Na je ontslag heerlijk in Frankrijk gaan wonen, terwijl je ontslagvergoeding fiscaalvriendelijk in je stamrecht-bv is opgeborgen. De cliënt van mr. X deed het, maar moest jaren later tot zijn schrik constateren dat die stamrecht-bv door een foutje van de accountant ter ziele was gegaan. Een forse fiscale claim lag op de loer.
Mr. X deed een voorstel: de rechtbank verzoeken het vermogen in een nieuwe bv onder te brengen op grond van artikel 2:4 lid 5 BW, en aan het eind van de rit de fiscus op de hoogte brengen. Aldus zou geschieden, maar klager vroeg toch voor de zekerheid zelf maar vast aan de belastinginspecteur wat die ervan dacht, ter ondersteuning van het verzoek aan de rechtbank. En toen ter zitting van de rechtbank bleek dat dat artikel 2:4 was bedoeld voor fouten bij de oprichting van een bv, waarvan in dit geval geen sprake was, besloot de cliënt het verzoekschrift in te trekken – hoewel mr. X hem dat ontraadde. Kort daarop bereikte de cliënt overeenstemming met de fiscus: de ontslagvergoeding mocht zonder fiscale perikelen naar een nieuwe stamrecht-bv worden overgeheveld.

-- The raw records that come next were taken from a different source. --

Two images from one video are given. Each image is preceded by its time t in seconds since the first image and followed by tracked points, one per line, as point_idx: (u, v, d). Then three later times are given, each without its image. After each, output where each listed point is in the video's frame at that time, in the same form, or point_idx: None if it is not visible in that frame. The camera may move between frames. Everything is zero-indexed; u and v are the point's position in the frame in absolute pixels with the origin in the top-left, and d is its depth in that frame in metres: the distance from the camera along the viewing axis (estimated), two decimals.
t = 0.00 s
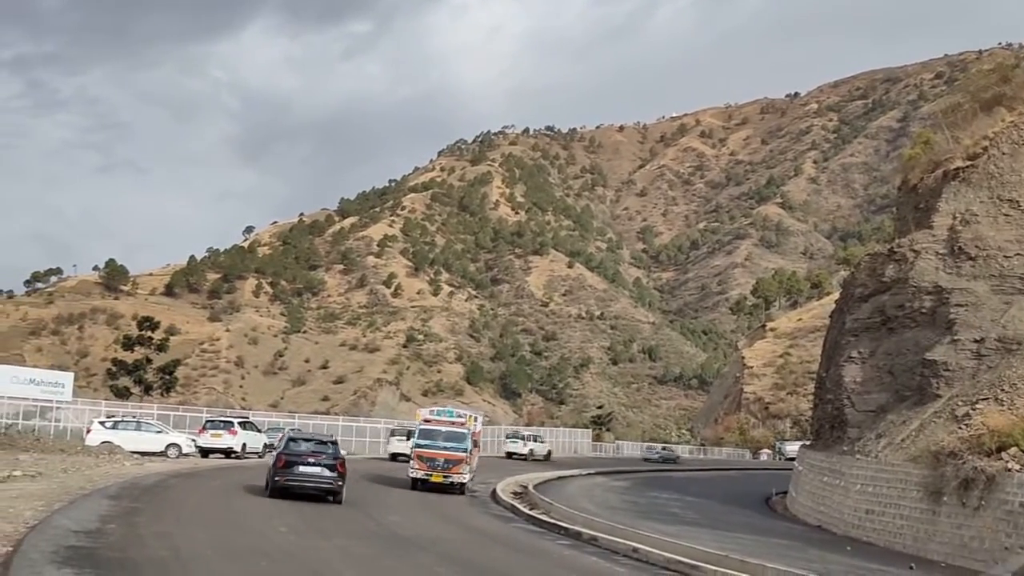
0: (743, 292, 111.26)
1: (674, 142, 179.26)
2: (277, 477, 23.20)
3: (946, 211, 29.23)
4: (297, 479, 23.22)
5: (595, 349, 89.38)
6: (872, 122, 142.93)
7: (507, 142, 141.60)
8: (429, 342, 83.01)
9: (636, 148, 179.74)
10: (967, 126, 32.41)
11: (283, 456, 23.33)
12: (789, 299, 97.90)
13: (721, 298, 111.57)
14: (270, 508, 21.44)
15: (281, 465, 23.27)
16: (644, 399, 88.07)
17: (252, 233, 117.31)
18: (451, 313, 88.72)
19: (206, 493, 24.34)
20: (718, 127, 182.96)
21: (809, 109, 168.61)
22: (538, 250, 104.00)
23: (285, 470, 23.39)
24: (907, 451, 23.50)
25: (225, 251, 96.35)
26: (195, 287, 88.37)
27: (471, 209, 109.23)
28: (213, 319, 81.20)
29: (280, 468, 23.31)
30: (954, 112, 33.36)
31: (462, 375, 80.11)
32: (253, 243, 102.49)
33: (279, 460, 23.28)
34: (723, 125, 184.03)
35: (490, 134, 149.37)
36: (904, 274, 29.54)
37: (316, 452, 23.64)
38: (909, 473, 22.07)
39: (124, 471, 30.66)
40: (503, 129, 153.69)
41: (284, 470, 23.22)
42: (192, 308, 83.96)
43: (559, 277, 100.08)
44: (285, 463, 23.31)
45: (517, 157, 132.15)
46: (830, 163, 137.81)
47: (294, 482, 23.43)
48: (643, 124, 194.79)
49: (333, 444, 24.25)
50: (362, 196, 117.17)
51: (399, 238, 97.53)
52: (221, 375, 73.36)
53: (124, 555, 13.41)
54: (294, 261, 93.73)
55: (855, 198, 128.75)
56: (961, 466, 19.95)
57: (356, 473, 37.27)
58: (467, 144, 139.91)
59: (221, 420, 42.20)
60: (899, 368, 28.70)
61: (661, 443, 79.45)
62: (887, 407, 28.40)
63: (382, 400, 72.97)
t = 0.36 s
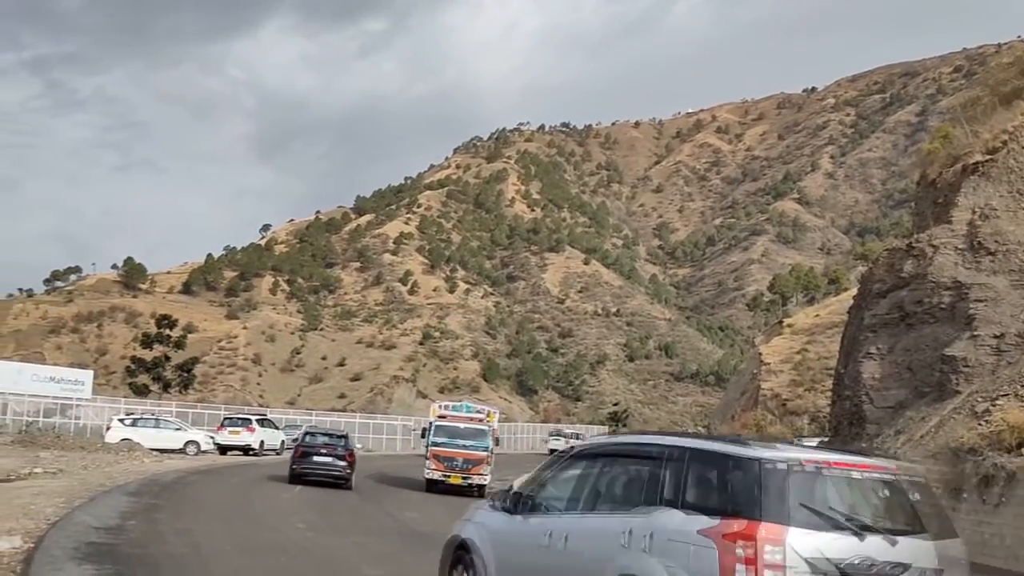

Ook slechte raad kan soms duur zijn; mr. X wilde toch nog wel graag betaling van de laatste openstaande declaratie. Maar toen wilde de cliënt toch wel graag eens horen wat de tuchtrechter van dit alles vond. Mr. X stelde dat hij zijn cliënt op de risico’s had gewezen, maar kon dat niet hardmaken. De zaak leek vooral goed te zijn afgelopen omdat de cliënt het stappenplan van mr. X had verlaten. En dan onverminderd aanspraak maken op betaling van de declaratie: dat was onbetamelijk. Mr. X is door het Hof van Discipline gewaarschuwd.